Fermented feed is often easiest to introduce in the morning. Birds wake up hungry, and a fresh mash gets their attention. Use a shallow rubber pan or trough so all birds can access it. If only the bossiest hens can reach the feed, the quiet birds may lose condition. Chicken society is not known for gentle fairness. Add more feeding space than you think you need, especially if you have mixed ages or breeds.
Garden supplements are best served clean and chopped into manageable pieces. A whole pumpkin can be entertainment, but leafy greens should be spread out so one hen does not drag the entire salad under the coop like a tiny dragon guarding kale. During summer, watery foods such as cucumber and melon can encourage hydration, but they should not replace feed. During winter, grains or warm mash in the evening can help birds settle in, but the main diet still needs balance.
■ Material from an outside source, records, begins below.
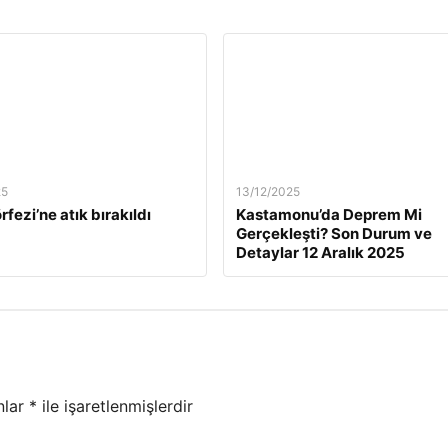
25
13/12/2025
rfezi’ne atık bırakıldı
Kastamonu’da Deprem Mi
Gerçekleşti? Son Durum ve
Detaylar 12 Aralık 2025
nlar
*
ile işaretlenmişlerdir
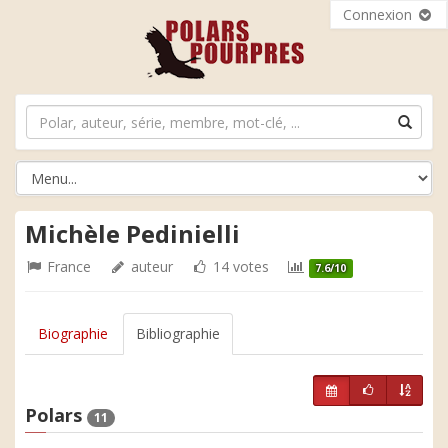
Connexion
Michèle Pedinielli
France
auteur
14 votes
7.6/10
Biographie
Bibliographie
Polars
11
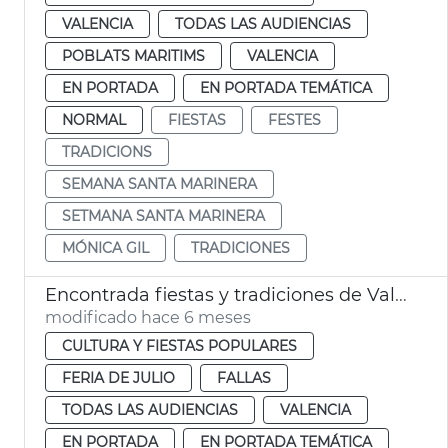
VALENCIA
TODAS LAS AUDIENCIAS
POBLATS MARITIMS
VALENCIA
EN PORTADA
EN PORTADA TEMÁTICA
NORMAL
FIESTAS
FESTES
TRADICIONS
SEMANA SANTA MARINERA
SETMANA SANTA MARINERA
MÓNICA GIL
TRADICIONES
Encontrada fiestas y tradiciones de València
modificado hace 6 meses
CULTURA Y FIESTAS POPULARES
FERIA DE JULIO
FALLAS
TODAS LAS AUDIENCIAS
VALENCIA
EN PORTADA
EN PORTADA TEMÁTICA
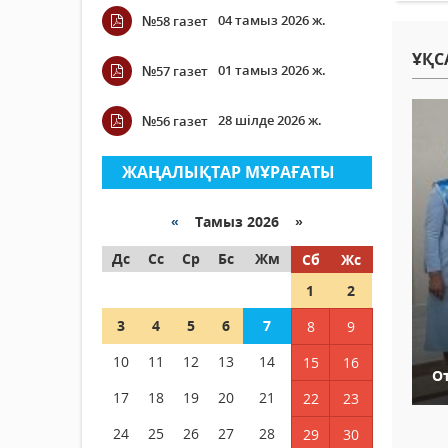
04 тамыз 2026 ж.
№58 газет
ҰҚС
01 тамыз 2026 ж.
№57 газет
28 шілде 2026 ж.
№56 газет
ЖАҢАЛЫҚТАР МҰРАҒАТЫ
«
Тамыз 2026 »
Дс
Сс
Ср
Бс
Жм
Сб
Жс
1
2
3
4
5
6
7
8
9
10
11
12
13
14
15
16
О
17
18
19
20
21
22
23
24
25
26
27
28
29
30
The most successful chicken keepers usually become good observers. They notice whether hens are bright-eyed, active, smooth-feathered, and laying normally for their season. They check droppings, feed waste, water cleanliness, and shell quality. They know that a sudden drop in eggs may involve molt, shorter daylight, heat stress, predators, parasites, age, or nutrition. Feed matters, but it is part of a whole management system.
Finally, homemade feed works best when humility is included in the recipe. Chickens may seem simple, but poultry nutrition is real science. When in doubt, use a high-quality complete feed as the base and experiment carefully with supplements. A healthy flock is better than a trendy feed bucket. The goal is not to impress the internet with rustic grain photos. The goal is strong hens, strong shells, clean feeders, and eggs that make breakfast feel like a small victory.
Conclusion
There are three smart ways to make feed for chickens: mix a balanced dry ration, ferment a complete feed or well-planned grain mix, and build a supplemental feeding system with safe scraps, sprouts, and forage. Each method can save money, reduce waste, or improve flock variety when used correctly. The golden rule is simple: homemade chicken feed must support the bird’s real nutritional needs, not just look wholesome in a bucket.
For most backyard chicken keepers, the safest strategy is to use a quality complete feed as the anchor and add homemade elements gradually. Offer grit, provide free-choice calcium for laying hens, store feed properly, and keep clean water available at all times. Your hens do not need a five-star restaurant. They need balanced nutrition, safe ingredients, and a keeper who knows the difference between a treat and a meal. Do that, and your flock will reward you with better health, better eggs, and fewer judgmental stares from the roost.